Presented at the Neonatal Society 2007 Summer Meeting (programme).

Drewett MS, Burge DM

Neonatal Surgical Service, Department of Neonatal Medicine and Surgery Princess Anne Hospital, Coxford Road, Southampton SO16 5YA, UK

Objective: Spontaneous isolated intestinal perforation (SIP) in the neonate in the absence of other macroscopic pathology such as NEC is well described (1, 2, 3) and appears to be becoming more common (4). Our recent experience with a number of patients who developed further intestinal problems after SIP, something not highlighted in previous reports, led to this review aimed to identify intestinal complications during the neonatal period following spontaneous isolated intestinal perforation (SIP).

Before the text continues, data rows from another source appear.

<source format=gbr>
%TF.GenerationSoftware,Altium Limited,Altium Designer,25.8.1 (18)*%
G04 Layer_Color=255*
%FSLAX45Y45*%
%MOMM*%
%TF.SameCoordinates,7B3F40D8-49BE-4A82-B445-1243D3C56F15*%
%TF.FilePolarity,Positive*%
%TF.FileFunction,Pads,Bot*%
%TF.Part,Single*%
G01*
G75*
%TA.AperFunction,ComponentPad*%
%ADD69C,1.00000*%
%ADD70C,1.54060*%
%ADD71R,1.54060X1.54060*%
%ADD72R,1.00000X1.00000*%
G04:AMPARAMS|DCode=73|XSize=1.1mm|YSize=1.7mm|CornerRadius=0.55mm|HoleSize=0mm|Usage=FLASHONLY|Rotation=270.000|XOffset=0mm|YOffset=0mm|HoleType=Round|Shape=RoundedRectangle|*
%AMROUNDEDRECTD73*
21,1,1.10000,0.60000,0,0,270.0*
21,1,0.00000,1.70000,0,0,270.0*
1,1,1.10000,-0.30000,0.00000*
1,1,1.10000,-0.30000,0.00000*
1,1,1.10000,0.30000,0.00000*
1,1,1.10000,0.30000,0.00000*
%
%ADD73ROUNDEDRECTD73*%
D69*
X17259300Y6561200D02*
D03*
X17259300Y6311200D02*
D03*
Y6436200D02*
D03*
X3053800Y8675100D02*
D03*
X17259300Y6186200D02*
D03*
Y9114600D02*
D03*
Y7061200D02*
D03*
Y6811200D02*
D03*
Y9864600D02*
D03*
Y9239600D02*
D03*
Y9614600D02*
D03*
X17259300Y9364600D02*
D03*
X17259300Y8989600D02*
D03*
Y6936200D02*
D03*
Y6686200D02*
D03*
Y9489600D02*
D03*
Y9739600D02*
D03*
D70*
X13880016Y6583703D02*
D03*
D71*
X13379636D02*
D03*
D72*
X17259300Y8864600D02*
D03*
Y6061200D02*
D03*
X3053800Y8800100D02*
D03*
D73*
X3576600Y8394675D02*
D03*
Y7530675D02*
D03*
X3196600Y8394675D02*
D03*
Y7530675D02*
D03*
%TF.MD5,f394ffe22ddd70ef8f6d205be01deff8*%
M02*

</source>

Methods: A retrospective case notes review was undertaken of all patients with a diagnosis of SIP, confirmed at laparotomy or post-mortem, admitted between January 2000 and January 2005. Patients with confirmed gastric perforation were excluded as were patients with proven necrotising enterocolitis or suspected, but not confirmed, SIP. The study was undertaken in accordance with UK ethical guidelines.

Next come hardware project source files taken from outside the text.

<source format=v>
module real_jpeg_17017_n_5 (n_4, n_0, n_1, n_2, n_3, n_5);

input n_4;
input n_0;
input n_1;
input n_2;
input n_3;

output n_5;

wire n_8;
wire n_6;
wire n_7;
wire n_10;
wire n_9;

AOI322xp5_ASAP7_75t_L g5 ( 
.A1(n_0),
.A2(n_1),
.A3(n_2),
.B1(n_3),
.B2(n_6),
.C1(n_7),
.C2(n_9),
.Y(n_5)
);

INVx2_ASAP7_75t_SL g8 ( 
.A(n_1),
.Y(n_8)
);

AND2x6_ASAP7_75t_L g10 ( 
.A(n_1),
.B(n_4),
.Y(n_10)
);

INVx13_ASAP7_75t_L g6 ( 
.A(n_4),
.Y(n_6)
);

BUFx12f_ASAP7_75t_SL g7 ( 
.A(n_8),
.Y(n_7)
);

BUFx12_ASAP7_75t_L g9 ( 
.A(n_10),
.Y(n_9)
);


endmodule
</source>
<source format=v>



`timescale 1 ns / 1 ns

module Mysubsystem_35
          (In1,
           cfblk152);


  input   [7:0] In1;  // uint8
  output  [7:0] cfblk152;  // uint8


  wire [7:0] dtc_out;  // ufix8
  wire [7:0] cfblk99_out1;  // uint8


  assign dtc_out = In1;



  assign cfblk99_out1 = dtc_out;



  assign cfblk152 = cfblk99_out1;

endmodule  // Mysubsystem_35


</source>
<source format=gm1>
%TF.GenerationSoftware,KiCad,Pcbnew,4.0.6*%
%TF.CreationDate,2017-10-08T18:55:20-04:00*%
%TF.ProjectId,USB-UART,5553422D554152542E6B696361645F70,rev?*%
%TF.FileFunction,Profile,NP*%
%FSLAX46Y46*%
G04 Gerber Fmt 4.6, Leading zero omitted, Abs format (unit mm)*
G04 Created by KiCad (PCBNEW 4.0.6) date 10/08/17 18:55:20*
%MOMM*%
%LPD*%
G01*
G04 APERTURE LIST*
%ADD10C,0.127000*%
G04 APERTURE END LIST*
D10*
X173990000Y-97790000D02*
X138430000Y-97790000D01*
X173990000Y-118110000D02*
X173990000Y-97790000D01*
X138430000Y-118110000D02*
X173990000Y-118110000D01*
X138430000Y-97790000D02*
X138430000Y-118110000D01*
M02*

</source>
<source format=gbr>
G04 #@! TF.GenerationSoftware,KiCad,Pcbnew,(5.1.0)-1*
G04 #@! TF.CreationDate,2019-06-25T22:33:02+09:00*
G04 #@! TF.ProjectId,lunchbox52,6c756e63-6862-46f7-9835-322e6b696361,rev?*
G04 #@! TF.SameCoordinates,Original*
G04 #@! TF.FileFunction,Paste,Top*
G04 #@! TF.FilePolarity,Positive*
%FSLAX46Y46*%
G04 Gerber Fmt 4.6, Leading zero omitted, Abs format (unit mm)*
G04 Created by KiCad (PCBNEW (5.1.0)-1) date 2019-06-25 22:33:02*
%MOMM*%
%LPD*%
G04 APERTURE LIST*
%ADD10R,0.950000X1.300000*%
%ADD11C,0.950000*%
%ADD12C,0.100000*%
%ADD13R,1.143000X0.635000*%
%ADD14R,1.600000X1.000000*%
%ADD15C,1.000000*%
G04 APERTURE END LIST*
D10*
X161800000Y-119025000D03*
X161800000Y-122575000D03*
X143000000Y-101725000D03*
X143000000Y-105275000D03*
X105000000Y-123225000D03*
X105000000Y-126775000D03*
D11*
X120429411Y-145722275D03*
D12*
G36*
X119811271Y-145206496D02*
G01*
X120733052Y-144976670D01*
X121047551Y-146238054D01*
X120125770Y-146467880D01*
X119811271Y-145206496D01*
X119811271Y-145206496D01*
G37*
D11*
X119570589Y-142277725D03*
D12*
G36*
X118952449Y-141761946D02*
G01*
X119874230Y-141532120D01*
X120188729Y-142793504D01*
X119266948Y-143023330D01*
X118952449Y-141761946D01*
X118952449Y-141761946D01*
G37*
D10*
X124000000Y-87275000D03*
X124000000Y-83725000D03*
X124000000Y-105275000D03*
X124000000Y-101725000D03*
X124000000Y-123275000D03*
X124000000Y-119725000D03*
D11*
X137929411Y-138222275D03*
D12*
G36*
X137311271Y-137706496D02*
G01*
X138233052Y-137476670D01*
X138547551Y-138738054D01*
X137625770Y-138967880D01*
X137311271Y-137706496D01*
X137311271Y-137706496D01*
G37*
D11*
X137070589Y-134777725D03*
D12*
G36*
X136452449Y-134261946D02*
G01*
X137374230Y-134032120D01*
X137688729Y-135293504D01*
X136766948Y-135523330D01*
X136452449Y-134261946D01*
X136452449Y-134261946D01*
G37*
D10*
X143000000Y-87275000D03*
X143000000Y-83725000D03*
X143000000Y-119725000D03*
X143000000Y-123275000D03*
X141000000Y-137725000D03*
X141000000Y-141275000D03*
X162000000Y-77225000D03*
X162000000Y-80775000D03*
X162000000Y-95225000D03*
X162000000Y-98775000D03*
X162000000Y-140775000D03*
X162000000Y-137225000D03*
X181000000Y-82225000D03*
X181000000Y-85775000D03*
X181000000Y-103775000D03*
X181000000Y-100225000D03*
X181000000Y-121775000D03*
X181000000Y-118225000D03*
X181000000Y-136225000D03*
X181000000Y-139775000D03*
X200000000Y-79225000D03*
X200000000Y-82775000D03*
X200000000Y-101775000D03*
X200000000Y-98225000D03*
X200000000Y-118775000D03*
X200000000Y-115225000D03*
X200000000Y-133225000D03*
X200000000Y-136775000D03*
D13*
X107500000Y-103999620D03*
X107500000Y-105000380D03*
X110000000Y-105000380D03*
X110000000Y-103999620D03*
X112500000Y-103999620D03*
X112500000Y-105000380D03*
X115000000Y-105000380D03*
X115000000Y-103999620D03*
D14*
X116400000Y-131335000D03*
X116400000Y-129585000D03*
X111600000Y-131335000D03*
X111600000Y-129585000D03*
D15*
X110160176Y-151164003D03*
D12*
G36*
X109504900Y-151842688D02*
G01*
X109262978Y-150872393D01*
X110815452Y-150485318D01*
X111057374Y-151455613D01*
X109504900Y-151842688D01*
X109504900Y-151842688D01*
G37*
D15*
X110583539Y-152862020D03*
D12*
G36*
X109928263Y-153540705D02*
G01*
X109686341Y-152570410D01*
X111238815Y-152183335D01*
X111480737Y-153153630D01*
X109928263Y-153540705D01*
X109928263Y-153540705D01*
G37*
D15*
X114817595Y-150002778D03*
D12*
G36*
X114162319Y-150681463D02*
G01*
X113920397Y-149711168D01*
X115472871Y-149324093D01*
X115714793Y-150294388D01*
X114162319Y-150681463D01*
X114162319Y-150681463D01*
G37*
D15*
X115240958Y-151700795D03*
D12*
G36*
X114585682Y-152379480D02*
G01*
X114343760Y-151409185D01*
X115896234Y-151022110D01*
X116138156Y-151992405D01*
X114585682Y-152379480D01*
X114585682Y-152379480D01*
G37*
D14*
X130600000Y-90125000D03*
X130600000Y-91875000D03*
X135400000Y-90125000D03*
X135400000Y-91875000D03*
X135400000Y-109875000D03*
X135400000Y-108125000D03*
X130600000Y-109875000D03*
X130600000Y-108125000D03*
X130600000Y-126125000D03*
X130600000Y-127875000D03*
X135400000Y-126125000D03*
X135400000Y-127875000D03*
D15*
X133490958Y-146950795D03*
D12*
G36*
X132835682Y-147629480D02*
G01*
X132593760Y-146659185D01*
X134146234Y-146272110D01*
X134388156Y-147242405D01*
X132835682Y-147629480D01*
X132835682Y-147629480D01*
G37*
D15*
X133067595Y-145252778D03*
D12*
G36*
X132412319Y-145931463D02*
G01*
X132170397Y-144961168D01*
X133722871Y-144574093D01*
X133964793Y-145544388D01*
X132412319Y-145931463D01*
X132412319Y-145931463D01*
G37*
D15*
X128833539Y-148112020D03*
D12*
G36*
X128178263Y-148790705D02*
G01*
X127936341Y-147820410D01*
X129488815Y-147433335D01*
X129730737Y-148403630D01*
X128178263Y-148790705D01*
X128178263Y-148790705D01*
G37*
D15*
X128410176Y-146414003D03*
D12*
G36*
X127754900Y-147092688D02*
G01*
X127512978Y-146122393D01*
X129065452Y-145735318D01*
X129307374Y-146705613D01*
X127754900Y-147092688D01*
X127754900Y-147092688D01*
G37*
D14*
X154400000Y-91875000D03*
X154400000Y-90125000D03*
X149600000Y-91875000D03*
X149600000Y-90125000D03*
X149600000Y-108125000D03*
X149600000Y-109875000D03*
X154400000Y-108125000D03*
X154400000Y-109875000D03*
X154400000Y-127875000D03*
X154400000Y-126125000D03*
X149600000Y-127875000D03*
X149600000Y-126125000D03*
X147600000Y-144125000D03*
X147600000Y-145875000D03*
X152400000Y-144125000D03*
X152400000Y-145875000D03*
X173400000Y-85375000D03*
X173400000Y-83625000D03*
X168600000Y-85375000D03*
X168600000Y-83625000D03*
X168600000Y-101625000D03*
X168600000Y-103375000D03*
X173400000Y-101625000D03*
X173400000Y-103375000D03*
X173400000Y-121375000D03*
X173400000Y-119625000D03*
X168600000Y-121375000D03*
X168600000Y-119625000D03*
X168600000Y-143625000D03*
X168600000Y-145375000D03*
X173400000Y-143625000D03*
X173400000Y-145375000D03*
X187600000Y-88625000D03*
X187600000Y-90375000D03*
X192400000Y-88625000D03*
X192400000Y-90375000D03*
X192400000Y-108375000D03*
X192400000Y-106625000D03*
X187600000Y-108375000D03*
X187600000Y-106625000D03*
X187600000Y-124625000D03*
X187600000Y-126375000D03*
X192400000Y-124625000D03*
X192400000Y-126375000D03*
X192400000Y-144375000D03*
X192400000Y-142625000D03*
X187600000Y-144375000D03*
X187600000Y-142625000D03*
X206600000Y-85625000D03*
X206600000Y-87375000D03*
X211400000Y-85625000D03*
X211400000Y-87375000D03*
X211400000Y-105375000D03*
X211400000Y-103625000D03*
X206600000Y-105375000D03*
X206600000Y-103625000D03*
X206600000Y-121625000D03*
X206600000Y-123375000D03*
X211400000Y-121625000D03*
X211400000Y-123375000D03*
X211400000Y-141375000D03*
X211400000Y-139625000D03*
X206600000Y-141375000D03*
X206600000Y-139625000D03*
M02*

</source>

Results: Seventeen patients, median gestation 27 weeks and median birth weight 780g, were treated by drain alone (1 case), drain and later laparotomy (4 cases) or primary laparotomy (12 cases). Eight patients required enterostomy formation at primary laparotomy (1 jejunostomy, 1 colostomy and 6 ileostomy). Five babies died in the neonatal period and 3 later in the first year (mortality 47%). Only 3 of the 8 deaths were directly related to intestinal complications. Nine patients (53%) had 10 subsequent episodes of intestinal pathology requiring surgical intervention between 5 and 136 days later comprising early recurrent isolated perforation (2 cases), necrotising enterocolitis (NEC) (3 cases), milk curd obstruction with or without perforation (3 cases) and adhesion obstruction (2 cases). Secondary surgery involved laparotomy in 8 patients, 5 of whom required formation or re-formation of a stoma, and palliative drain insertion in 1 patient.

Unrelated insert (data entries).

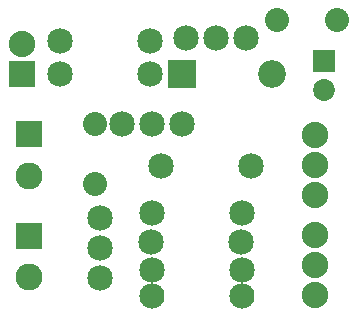
<source format=gbs>
G04 MADE WITH FRITZING*
G04 WWW.FRITZING.ORG*
G04 SINGLE SIDED*
G04 HOLES NOT PLATED*
G04 CONTOUR ON CENTER OF CONTOUR VECTOR*
%ASAXBY*%
%FSLAX23Y23*%
%MOIN*%
%OFA0B0*%
%SFA1.0B1.0*%
%ADD10C,0.085000*%
%ADD11C,0.084000*%
%ADD12C,0.080000*%
%ADD13C,0.088000*%
%ADD14C,0.090000*%
%ADD15C,0.092000*%
%ADD16C,0.072992*%
%ADD17R,0.088000X0.088000*%
%ADD18R,0.090000X0.090000*%
%ADD19R,0.092000X0.092000*%
%ADD20R,0.072992X0.072992*%
%LNMASK0*%
G90*
G70*
G54D10*
X681Y673D03*
X581Y673D03*
X481Y673D03*
X406Y158D03*
X406Y258D03*
X406Y358D03*
X894Y957D03*
X794Y957D03*
X694Y957D03*
G54D11*
X579Y99D03*
X879Y99D03*
G54D12*
X390Y673D03*
X390Y473D03*
G54D10*
X272Y949D03*
X572Y949D03*
X272Y839D03*
X572Y839D03*
G54D13*
X146Y839D03*
X146Y939D03*
G54D10*
X879Y185D03*
X579Y185D03*
X910Y532D03*
X610Y532D03*
G54D14*
X170Y299D03*
X170Y162D03*
X170Y638D03*
X170Y500D03*
G54D10*
X578Y280D03*
X878Y280D03*
G54D12*
X996Y1020D03*
X1196Y1020D03*
G54D15*
X681Y839D03*
X979Y839D03*
G54D16*
X1154Y882D03*
X1154Y784D03*
G54D10*
X579Y374D03*
X879Y374D03*
G54D13*
X1122Y301D03*
X1122Y201D03*
X1122Y101D03*
X1122Y634D03*
X1122Y534D03*
X1122Y434D03*
G54D17*
X146Y839D03*
G54D18*
X170Y299D03*
X170Y638D03*
G54D19*
X680Y839D03*
G54D20*
X1154Y882D03*
G04 End of Mask0*
M02*
</source>
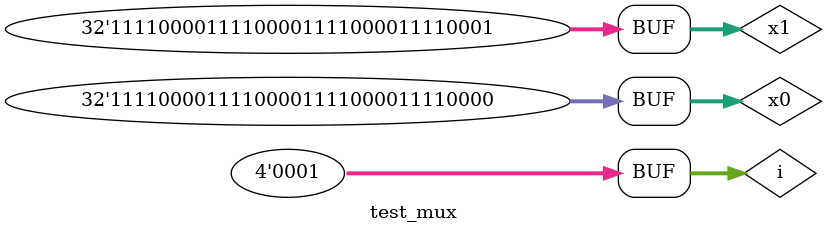
<source format=v>
/* 
 * Do not change Module name 
*/
module test_RES;
  reg [1:0] i;
  wire [31:0] Y;
  reg[31:0] x;
  res res1 (Y,x,i[0],i[1]);
  initial begin
  i = 2'b11;
  x = 32'b11110000111100001111000011110000;
  end
  initial 
    begin
      $display("output");
      $monitor("%b", Y) ;
    end
endmodule

/* 
 * Do not change Module name 
*/
module test_decoder;
  reg i;
  wire [15:0] Y;
  reg[3:0] x;
  B_Decoder res1 (Y,x,i);
  initial begin
  i = 1'b1;
  x = 4'b0001;
  end
  initial 
    begin
      $display("output");
      $monitor("%b", Y) ;
    end
endmodule

/* 
 * Do not change Module name 
*/
module test_mux;
  reg [3:0]i;
  wire [31:0] Y;
  reg[31:0] x0,x1,x2,x3,x4,x5,x6,x7,x8,x9,x10,x11,x12,x13,x14,x15;
  Mux res1 (Y,x0,x1,x2,x3,x4,x5,x6,x7,x8,x9,x10,x11,x12,x13,x14,x15,i);
  initial begin
  i = 4'b0001;
  x0 = 32'b11110000111100001111000011110000;
  x1 = 32'b11110000111100001111000011110001;
  end
  initial 
    begin
      $display("output");
      $monitor("%b", Y) ;
    end
endmodule
</source>
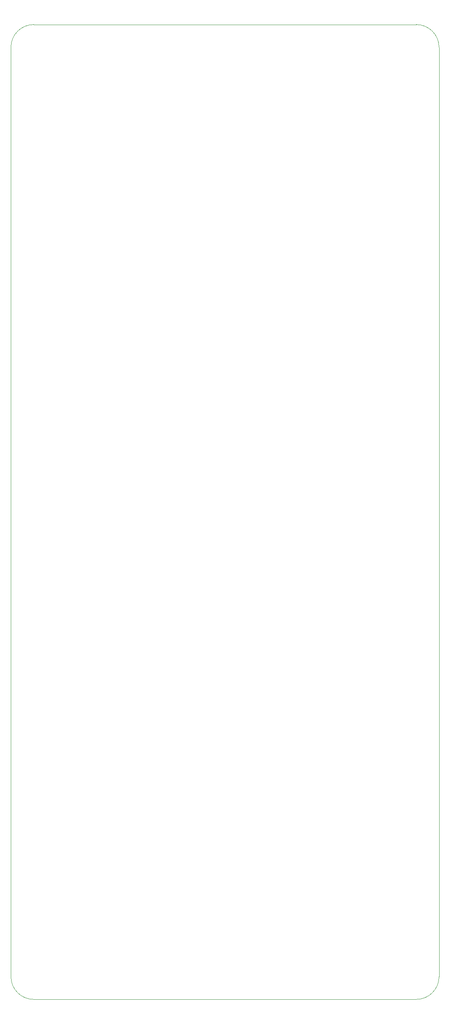
<source format=gbr>
%TF.GenerationSoftware,KiCad,Pcbnew,8.0.7*%
%TF.CreationDate,2024-12-27T14:43:48-05:00*%
%TF.ProjectId,rp2040-programmer-calculator,72703230-3430-42d7-9072-6f6772616d6d,rev?*%
%TF.SameCoordinates,Original*%
%TF.FileFunction,Profile,NP*%
%FSLAX46Y46*%
G04 Gerber Fmt 4.6, Leading zero omitted, Abs format (unit mm)*
G04 Created by KiCad (PCBNEW 8.0.7) date 2024-12-27 14:43:48*
%MOMM*%
%LPD*%
G01*
G04 APERTURE LIST*
%TA.AperFunction,Profile*%
%ADD10C,0.100000*%
%TD*%
G04 APERTURE END LIST*
D10*
X39000000Y-226000000D02*
X39000000Y-22000000D01*
X128000000Y-231000000D02*
X44000000Y-231000000D01*
X133000000Y-226000000D02*
G75*
G02*
X128000000Y-231000000I-5000000J0D01*
G01*
X39000000Y-22000000D02*
G75*
G02*
X44000000Y-17000000I5000000J0D01*
G01*
X44000000Y-231000000D02*
G75*
G02*
X39000000Y-226000000I0J5000000D01*
G01*
X128000000Y-17000000D02*
X44000000Y-17000000D01*
X133000000Y-226000000D02*
X133000000Y-22000000D01*
X128000000Y-17000000D02*
G75*
G02*
X133000000Y-22000000I0J-5000000D01*
G01*
M02*

</source>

Conclusions: Recurrent intestinal pathology requiring surgical intervention during the neonatal period occurred in 53% of babies with SIP. Surgeons and neonatologists should be aware that this group of patients are prone to further intestinal pathology.

1. Buchheit JQ, Stewart DL Pediatr; 1994; 93:32-36.
2. Pumberger W, Mayr M, Kohlhauser C et al . J Am Coll Surg 2002; 195(6):796-803.
3. Uceda JE, Laos CA, Kolni HW et al . J Pediatr Surg 1995; 30(9):1314-1316.
4. Hutson JM. Pediatr Surg Int 2004; 20(2):75-76.